Experiencing Qawwali: Sound as Spiritual Power in Sufi India
Newell, James Richard
This dissertation is an historical and critical study of sound as spiritual power in Qawwali, the Islamic devotional music of the Chishtiyya Sufi order of South Asia. My intention is to show that music and religion are, by both implication and design, coextensive in traditional Qawwali performance. Although much effort is expended by Sufis to ensure that the sung text is primary in the performance of traditional, religious Qawwali, it is the transmission of baraka [spiritual power, or blessing] through musical sound that distinguishes Qawwali as the particular performance of expressive culture that it is. The explicit religious function of Qawwali is to act as a catalyst for ecstatic states of religious experience.
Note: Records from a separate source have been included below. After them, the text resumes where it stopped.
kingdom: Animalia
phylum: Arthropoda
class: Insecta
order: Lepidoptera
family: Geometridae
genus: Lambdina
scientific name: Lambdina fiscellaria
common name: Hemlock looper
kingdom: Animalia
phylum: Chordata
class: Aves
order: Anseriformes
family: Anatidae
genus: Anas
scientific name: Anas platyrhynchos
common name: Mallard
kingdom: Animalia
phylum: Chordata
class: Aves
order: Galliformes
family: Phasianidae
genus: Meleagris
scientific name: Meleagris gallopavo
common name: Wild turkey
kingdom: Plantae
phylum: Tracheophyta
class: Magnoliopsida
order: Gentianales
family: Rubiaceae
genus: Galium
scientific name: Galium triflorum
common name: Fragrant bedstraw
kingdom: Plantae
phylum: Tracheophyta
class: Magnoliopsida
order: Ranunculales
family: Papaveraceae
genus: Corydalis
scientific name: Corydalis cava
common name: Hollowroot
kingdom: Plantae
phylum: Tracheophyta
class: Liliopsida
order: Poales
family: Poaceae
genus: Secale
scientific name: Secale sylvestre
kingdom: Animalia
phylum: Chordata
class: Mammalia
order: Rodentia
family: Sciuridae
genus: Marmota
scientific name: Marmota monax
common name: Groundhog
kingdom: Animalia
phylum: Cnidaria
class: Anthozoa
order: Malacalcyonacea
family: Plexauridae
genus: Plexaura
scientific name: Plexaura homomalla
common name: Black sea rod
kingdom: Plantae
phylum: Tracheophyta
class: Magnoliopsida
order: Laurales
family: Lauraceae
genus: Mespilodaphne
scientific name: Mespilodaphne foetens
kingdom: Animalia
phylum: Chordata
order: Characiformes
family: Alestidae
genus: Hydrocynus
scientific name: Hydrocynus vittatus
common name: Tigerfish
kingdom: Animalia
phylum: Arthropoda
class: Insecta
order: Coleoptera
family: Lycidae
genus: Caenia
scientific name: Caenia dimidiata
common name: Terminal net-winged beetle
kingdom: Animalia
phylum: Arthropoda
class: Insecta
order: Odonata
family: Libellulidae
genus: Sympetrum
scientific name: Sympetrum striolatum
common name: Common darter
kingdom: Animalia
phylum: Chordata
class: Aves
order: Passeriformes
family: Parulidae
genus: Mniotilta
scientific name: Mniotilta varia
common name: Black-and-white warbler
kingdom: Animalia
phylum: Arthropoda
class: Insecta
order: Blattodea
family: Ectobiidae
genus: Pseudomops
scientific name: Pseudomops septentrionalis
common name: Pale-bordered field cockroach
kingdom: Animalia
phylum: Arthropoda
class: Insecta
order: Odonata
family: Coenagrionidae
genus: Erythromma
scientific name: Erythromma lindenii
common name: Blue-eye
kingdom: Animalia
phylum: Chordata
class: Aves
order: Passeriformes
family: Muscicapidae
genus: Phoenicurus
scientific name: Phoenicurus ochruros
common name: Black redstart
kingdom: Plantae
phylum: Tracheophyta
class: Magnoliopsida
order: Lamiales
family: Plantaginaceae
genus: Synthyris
In this context, the music itself is not simply a vehicle for the sung text, it is also a vehicle for the transmission of spiritual power [baraka]. According to many Chishtiyya Sufi saints [Awliya], spiritual music is identical with spiritual power, that is, it is coextensive with religious experience and communion with the divine. Using a combination of case studies from ethnographic fieldwork in Maharashtra, India, and a variety of textual sources on Sufism, in this study I contextualize the sounds of Qawwali as a cultural system of symbols in its historical setting, the South Asian dargah [Muslim tomb-shrine].